The issue whether the Illinois common law of conversion comprehends unauthorized transmission of television images remains unresolved. Until it is resolved, however, this court adheres to its view in Maraffino that it does not. First, American National Insurance Company, although arising in a different context, has greater authority over this court than any other of the cited cases. Second, the tort of conversion, traditionally applicable to tangible, identifiable property, at least assumes that the property converted can be returned (even confidential information can be returned). Indeed, one element of the claim is that the plaintiff has an absolute and unconditional right to the immediate possession of the property.

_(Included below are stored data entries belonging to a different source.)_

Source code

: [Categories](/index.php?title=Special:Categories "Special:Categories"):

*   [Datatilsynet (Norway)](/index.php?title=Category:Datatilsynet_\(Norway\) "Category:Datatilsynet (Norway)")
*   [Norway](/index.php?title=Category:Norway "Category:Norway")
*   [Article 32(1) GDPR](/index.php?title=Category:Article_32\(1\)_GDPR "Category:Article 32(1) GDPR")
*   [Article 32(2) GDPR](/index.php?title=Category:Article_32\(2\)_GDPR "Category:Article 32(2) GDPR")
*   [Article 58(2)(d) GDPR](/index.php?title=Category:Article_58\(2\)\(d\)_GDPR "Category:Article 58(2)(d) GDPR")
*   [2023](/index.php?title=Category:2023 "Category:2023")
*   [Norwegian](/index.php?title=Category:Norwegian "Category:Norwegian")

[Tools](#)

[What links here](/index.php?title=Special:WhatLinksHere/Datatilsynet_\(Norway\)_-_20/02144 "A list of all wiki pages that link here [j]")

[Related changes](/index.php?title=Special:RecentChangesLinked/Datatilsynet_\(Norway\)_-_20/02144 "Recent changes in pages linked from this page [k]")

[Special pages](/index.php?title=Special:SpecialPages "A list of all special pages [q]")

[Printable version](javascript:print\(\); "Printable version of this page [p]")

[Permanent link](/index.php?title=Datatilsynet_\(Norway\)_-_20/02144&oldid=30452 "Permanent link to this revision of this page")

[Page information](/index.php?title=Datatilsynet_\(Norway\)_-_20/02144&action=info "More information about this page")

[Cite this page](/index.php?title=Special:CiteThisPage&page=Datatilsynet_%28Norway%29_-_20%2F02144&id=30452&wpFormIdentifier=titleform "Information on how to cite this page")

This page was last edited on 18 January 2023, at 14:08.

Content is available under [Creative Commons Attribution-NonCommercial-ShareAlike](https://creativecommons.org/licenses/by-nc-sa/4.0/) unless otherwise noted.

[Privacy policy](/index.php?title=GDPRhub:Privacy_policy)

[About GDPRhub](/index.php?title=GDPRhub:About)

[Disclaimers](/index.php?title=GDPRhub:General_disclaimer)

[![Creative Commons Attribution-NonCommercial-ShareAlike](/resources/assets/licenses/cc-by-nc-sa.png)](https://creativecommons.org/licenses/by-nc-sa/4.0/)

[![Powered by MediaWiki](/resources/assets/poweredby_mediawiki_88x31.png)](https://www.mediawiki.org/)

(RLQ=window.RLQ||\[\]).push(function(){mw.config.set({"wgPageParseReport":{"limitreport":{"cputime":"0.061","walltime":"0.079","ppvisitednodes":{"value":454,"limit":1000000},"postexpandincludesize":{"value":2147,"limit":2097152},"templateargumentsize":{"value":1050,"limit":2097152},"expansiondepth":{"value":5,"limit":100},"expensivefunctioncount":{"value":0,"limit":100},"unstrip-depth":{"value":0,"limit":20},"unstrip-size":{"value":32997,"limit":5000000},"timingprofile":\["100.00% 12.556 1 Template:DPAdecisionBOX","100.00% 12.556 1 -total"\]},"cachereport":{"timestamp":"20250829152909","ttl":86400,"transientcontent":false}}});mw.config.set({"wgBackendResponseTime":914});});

See note 4, supra. But television images are intended to be broadcast. If they were not, there would be no television industry. The issue here is simply whether the defendants paid for what they used. In this court's judgment, this is not conversion but breach of contract or violation of a statute for which a penalty attaches. Joe Hand does not state a claim for conversion.
CONCLUSION AND ORDER
Defendants' motion to dismiss Counts I and II is withdrawn. The motion to dismiss Count III of the complaint is granted.